I finaly received my 1TB WD_BLACK Gen4 NVME and installed the latest ubuntu 23.10, so I can try playing around with this using node.js. I am able to connect using node-hid and use the node-canvas to draw and write text. I'm also looking at chartjs-node-canvas for the graphs.
const node_hid = require('node-hid');
const node_canvas = require('canvas');
node_hid.setDriverType('libusb');
node_hid.HIDAsync.open('1-8:1.1').then(handle => {
const width = 320;
const height = 170;
const canvas = node_canvas.createCanvas(width, height);
const ctx = canvas.getContext('2d', { pixelFormat: 'RGB16_565' });
lcd_redraw(handle, ctx.getImageData(0, 0, width, height));
});Here is a sample of 7pt to 24pt Arial font:
Tip
See the s1panel for source/app to control the LCD/LED.
as for the sensors on this S1, using the lm_sensors it only discovers the coretemp:
# sensors
nvme-pci-0100
Adapter: PCI adapter
Composite: +49.9°C (low = -40.1°C, high = +83.8°C)
(crit = +87.8°C)
Sensor 1: +70.8°C (low = -273.1°C, high = +65261.8°C)
Sensor 2: +45.9°C (low = -273.1°C, high = +65261.8°C)
coretemp-isa-0000
Adapter: ISA adapter
Package id 0: +44.0°C (high = +105.0°C, crit = +105.0°C)
Core 0: +42.0°C (high = +105.0°C, crit = +105.0°C)
Core 1: +42.0°C (high = +105.0°C, crit = +105.0°C)
Core 2: +42.0°C (high = +105.0°C, crit = +105.0°C)
Core 3: +42.0°C (high = +105.0°C, crit = +105.0°C)
Upon opening my S1 mini to locate the fan's connection point, I unplugged it to trace the wires. To my surprise, the fan speed indicator remained at 1000. Curiously, I stress-tested the CPU, and despite the fan being off and disconnected, the fan RPM increased. This experience solidifies my belief that the fan speed indication is BS. Quite disappointing, indeed.
This mini PC is manufactured and sold by Shenzhen CYX Industrial Co., Ltd., but OEMed by Acemagic. You can find N95 models on Alibaba and similar marketplaces for as little as $100 (with a minimum order quantity of 50), and you can even get your name slapped on the side of it. However, I purchased my three units on Amazon for around $230 each. Although mine are the N97 models, I'm sure Acemagic still managed to turn a decent profit on these. Overall, I like this machine! the N97 is a low power mobile processor, and for a retro gaming and development it is pretty decent.
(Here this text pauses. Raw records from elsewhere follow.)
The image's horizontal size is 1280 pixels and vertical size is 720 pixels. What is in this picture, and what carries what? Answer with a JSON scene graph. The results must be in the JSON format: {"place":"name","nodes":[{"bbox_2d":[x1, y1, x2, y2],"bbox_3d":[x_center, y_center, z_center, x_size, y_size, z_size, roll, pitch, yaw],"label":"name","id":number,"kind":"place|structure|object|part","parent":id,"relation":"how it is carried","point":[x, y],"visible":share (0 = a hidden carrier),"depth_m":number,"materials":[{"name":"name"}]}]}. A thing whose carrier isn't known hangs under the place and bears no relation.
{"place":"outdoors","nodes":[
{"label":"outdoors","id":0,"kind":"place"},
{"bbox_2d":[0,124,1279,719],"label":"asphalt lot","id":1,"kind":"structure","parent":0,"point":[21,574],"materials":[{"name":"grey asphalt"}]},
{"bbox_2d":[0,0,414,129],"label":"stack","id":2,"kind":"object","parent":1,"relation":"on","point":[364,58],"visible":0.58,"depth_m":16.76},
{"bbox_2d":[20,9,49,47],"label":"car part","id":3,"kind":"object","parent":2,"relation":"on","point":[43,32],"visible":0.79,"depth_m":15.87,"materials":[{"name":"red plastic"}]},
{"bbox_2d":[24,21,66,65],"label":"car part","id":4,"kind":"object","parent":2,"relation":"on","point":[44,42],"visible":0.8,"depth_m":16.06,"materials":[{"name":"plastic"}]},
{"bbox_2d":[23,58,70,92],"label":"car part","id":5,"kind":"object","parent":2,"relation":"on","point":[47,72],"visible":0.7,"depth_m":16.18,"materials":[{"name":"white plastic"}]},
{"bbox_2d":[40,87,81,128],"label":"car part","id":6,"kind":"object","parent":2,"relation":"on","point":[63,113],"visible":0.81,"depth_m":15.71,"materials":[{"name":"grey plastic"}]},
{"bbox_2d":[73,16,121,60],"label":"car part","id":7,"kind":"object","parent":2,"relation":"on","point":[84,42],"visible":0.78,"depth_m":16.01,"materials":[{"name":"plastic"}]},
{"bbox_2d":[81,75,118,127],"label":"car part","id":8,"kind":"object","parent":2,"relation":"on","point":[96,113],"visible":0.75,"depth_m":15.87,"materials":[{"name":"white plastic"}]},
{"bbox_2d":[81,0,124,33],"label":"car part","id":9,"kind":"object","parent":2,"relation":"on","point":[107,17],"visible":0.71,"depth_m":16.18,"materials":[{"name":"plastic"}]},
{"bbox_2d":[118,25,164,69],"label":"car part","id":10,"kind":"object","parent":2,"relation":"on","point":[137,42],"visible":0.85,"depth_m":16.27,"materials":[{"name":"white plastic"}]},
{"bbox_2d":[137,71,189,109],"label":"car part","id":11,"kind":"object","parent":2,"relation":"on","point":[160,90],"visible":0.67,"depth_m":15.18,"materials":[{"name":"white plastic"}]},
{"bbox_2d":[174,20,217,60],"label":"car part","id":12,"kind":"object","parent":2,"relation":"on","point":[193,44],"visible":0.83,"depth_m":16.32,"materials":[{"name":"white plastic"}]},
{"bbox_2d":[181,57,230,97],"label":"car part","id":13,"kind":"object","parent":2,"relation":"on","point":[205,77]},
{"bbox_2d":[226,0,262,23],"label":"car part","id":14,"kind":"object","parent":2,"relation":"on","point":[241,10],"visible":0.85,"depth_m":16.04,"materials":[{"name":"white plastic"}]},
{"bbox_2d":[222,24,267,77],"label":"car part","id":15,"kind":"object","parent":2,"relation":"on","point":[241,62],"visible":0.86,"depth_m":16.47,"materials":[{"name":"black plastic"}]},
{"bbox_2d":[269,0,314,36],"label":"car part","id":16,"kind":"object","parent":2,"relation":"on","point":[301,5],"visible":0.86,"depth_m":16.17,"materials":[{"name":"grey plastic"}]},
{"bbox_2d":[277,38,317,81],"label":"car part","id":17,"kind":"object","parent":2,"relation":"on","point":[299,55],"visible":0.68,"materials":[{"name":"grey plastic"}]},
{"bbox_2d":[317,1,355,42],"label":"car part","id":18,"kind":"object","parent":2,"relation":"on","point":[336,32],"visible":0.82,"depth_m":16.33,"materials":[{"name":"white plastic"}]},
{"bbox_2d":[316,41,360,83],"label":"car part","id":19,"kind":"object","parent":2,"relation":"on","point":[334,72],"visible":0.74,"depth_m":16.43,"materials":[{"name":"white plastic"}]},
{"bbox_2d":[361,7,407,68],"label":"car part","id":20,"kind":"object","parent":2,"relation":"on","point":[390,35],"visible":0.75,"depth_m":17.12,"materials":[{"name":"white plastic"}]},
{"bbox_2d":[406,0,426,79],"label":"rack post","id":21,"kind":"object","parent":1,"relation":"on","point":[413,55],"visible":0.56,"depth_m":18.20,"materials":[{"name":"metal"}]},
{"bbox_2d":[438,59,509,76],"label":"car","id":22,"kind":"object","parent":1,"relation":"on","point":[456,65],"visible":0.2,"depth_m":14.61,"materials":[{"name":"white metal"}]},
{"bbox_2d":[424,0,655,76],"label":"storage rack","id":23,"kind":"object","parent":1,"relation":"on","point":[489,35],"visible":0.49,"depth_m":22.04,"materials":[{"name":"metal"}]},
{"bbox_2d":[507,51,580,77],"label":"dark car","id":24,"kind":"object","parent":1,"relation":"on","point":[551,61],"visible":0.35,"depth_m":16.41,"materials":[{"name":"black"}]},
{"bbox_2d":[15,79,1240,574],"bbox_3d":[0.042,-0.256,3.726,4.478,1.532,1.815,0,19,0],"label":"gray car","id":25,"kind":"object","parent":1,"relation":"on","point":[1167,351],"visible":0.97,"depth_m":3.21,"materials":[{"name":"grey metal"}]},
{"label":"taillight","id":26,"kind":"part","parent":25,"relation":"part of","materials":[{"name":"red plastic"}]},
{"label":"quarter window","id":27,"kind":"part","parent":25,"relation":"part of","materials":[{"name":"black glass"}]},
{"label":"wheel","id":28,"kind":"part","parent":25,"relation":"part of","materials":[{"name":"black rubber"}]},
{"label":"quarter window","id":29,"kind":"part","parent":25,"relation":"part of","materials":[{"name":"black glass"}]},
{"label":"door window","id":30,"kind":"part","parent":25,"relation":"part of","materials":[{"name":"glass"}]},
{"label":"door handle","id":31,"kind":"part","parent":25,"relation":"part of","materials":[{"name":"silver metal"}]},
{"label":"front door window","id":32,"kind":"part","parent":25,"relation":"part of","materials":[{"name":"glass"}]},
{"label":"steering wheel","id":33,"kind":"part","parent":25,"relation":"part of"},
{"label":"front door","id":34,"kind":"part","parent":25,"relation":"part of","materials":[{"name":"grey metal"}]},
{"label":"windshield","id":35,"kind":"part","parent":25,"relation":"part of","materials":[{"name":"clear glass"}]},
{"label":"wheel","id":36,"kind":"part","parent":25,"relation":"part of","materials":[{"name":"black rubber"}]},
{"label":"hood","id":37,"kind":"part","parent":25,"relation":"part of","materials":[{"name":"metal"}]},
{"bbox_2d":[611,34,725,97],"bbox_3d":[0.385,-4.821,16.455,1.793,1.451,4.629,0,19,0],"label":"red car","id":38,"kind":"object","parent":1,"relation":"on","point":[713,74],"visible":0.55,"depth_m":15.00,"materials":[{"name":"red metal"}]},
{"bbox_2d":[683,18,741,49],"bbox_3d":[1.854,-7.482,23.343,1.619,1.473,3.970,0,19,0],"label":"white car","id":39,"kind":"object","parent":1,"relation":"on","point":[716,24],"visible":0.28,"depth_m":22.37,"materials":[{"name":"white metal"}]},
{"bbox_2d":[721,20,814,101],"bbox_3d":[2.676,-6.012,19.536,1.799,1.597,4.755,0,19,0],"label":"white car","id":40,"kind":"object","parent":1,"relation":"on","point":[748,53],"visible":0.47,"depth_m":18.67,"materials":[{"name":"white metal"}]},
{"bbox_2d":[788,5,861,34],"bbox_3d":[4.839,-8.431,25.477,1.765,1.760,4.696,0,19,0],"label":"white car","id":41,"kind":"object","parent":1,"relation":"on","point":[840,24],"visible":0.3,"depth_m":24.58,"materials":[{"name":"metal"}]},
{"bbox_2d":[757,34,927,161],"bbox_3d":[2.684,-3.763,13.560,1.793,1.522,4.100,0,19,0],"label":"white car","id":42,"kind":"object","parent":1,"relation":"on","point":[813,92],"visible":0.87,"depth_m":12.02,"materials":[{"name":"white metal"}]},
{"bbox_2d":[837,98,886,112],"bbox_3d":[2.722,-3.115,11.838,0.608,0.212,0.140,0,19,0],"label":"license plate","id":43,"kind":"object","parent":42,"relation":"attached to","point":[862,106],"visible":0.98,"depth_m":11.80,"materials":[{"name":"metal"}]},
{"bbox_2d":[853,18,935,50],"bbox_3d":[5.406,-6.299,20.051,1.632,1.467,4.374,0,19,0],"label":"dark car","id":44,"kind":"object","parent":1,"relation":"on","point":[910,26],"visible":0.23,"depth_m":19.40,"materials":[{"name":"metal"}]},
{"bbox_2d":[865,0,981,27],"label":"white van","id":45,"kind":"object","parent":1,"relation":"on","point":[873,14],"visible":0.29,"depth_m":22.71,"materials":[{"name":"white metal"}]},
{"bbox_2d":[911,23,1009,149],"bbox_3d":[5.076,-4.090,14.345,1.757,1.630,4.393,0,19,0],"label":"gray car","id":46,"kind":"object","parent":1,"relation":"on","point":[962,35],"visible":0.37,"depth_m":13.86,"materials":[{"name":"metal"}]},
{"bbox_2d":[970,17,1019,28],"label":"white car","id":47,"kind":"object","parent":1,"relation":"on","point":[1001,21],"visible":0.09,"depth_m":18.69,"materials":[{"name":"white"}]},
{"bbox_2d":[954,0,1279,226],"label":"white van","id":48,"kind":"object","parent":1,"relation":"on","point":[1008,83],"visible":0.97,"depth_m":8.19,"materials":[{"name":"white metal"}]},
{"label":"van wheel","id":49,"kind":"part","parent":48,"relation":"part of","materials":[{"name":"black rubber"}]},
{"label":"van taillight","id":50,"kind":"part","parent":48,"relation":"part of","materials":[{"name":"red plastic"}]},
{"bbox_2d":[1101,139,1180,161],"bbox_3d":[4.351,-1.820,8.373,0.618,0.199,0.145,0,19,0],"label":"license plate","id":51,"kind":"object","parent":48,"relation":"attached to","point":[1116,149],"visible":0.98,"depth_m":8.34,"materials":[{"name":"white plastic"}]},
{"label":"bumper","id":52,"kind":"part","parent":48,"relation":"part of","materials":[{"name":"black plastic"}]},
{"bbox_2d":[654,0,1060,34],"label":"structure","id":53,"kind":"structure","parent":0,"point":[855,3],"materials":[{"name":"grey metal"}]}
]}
What I don't understand is why they invested so much in developing the front screen LCD and even gave us control over the LED strip, yet they couldn't figure out how to connect the FAN so we can read the RPMs.
- Love that you can stand it up. takes less space on desk.
- The front LCD screen can display what ever you want.
- LCD screen needs more functionality, like the ability to turn it off (like you can with the LED strip)
- Ability to read the Cooling FAN speed is missing.
You ever wondered what that little window on the side is for? The original image released for S1 actually showed RGB lights through it:
You can actually buy an SSD with RGB lights, and I was able to find a couple of manufacturers that make these:
- Patriot Memory Viper VPR400 RGB PCIe SSD
- XPG SPECTRIX RGB PCIe SSD
- Addlink Addgame X70 2TB PCIe SSD
I haven't tested the above, nor do I endorse them, but if you really want to pimp your S1 out, any gaming SSD with RGB lights should work (up to Gen 4 - NVMe M.2 2280) 😄